Bu satırların yazıldığı tarih, 30 Ağustos 2019.
TRT Radyo 3, 1960’ların TRT’siymiş gibi, İzmir’in Kavakları çalıyor. Sıradaki parça ise, Bülbülüm Altın Kafeste…
Büyük Zafer’i kutluyoruz bugün. Biz, kahramanlarımızı anıyoruz. Adından bile öcü gibi korkanlara inat, Atatürk’ü anıyoruz. Duygular karmaşık. Kutlamalar, senelerdir olduğu gibi buruk. Akıllarda hep aynı soru: Kutlanacak bir şey kaldı mı? Kaldı elbette. Bazı zaferler sonsuza dek kutlanır. Ama gün, o zaferi seyre dalma değil, bu zafer için mücadele etme günüdür.
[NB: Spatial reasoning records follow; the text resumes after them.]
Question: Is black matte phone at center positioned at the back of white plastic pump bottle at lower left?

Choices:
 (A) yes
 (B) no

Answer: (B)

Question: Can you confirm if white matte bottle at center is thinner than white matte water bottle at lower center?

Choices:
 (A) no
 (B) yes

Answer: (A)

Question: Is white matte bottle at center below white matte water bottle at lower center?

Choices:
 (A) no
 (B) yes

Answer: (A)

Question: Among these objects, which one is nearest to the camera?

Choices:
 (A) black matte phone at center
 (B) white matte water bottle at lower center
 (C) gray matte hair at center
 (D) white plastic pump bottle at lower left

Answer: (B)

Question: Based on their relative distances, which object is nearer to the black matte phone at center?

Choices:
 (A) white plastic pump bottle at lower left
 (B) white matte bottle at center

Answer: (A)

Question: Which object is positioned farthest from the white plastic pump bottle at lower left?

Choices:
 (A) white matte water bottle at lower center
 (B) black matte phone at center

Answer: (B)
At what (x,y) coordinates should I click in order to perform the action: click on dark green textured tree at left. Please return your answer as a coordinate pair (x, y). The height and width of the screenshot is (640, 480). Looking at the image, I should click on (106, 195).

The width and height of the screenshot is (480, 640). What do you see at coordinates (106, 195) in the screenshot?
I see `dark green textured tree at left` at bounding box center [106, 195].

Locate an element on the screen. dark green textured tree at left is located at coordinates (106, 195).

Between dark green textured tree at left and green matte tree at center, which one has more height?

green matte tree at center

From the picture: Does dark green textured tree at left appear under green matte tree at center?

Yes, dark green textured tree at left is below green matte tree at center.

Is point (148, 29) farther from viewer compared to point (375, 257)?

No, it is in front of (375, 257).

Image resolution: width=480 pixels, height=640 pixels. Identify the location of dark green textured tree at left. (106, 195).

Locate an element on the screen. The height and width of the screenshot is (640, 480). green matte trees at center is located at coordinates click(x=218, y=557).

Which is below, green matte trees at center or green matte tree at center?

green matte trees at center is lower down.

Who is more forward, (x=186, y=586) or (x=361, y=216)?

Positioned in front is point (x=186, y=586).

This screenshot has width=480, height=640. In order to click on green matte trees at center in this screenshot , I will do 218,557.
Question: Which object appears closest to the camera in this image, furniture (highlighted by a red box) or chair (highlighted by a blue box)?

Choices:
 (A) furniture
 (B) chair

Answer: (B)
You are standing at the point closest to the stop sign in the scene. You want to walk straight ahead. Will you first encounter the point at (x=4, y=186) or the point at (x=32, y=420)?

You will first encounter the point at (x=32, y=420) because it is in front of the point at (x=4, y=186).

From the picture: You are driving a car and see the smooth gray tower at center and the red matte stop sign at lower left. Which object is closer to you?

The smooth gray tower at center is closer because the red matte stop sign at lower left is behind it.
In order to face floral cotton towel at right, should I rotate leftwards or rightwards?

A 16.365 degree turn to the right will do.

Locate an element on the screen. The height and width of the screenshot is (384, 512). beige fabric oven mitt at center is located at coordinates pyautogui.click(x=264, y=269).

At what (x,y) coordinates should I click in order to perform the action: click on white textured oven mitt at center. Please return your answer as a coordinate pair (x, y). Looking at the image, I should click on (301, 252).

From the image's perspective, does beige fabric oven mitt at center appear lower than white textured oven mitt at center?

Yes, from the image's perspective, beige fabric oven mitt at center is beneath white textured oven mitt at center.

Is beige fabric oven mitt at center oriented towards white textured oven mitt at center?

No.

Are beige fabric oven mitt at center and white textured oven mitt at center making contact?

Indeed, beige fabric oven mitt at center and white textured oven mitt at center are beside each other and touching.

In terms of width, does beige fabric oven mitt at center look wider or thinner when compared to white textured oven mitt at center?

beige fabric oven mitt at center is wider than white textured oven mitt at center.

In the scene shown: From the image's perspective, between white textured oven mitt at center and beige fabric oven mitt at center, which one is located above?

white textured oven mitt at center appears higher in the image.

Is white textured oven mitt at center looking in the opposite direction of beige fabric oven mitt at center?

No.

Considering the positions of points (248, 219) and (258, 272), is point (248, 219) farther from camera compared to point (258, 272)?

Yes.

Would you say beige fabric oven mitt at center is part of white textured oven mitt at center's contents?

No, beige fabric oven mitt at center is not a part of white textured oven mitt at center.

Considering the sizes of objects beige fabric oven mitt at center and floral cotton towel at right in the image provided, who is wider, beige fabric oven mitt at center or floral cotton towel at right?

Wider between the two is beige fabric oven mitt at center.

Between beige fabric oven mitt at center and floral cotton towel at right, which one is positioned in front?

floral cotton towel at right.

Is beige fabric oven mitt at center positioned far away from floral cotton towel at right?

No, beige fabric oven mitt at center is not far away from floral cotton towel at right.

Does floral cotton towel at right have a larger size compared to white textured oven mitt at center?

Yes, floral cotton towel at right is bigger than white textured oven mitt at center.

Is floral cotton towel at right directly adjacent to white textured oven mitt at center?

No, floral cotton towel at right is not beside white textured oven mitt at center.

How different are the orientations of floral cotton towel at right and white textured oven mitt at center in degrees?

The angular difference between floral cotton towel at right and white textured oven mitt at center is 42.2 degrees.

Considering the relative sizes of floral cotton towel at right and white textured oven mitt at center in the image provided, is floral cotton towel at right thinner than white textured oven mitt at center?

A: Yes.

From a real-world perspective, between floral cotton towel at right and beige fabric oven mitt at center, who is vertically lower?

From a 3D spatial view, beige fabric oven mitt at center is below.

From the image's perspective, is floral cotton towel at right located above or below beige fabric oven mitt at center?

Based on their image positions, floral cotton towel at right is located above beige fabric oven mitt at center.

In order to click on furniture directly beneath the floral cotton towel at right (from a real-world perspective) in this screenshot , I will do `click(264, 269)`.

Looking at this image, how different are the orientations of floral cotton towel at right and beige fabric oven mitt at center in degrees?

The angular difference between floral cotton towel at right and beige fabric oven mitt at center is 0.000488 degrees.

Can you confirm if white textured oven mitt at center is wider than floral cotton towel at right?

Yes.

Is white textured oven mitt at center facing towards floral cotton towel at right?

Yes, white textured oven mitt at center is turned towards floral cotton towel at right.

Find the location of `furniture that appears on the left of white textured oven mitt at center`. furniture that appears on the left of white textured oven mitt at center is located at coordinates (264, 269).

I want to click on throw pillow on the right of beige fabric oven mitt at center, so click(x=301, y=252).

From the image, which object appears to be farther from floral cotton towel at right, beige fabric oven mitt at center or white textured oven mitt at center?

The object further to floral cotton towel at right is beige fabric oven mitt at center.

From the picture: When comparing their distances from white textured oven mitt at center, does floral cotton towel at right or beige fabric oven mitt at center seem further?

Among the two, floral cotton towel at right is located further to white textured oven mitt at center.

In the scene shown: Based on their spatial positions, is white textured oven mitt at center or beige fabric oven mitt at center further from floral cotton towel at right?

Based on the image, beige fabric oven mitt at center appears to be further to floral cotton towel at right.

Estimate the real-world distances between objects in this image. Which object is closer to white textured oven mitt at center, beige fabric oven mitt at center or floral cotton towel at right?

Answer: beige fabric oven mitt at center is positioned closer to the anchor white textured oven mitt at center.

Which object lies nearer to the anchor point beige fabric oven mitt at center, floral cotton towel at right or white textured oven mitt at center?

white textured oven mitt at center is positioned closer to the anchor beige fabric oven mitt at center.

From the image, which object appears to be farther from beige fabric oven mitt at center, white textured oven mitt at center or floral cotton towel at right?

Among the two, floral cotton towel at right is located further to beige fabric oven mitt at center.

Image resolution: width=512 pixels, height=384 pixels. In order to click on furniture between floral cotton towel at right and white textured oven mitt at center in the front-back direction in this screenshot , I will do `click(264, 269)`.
30 Ağustoslar bize yön göstermeli, güç vermeli. O günlerde Mustafa Kemal’in Kocatepe’den Afyon ovasına atlayacakmışçasına baktığı gibi bakmalı vatana. İleri demeli, hep ileri…
30 Ağustosları layıkıyla kutlayabilmek, sorumluluk almak demek… Kent meydanlarında kalpaklı Atatürk bayrağı sallamanın ötesine geçmek gerek. Bu yüzden, Çiğiltepe’yi söz verdiği saatte alamayınca daha fazla yaşamak istemeyen Albay Reşat gibi kahramanların onurlu mücadelesiyle geldiği özümsenmeli kurtuluşun.
Nerelerden gelip nerelere gitmiş kurtuluş bilinci? Tehditler o gün başkaydı, bugün başka… Dünya o gün başkaydı, bugün başka… Ama 250 yıldır sorulan soru bugün hala geçerliliğini kurumuyor mu sizce de: Bu vatan nasıl kurtulur? Zira kurtulabilmiş değil vatan…
Düşman donanmaları, Marmara’nın Ege’nin mavi, köpüklü sularından çekildi diye vatan kurtuldu sanıp keyif çatmayan ilerici bir neslin torunları, bugünkü işgalin boyutlarını kavramalı…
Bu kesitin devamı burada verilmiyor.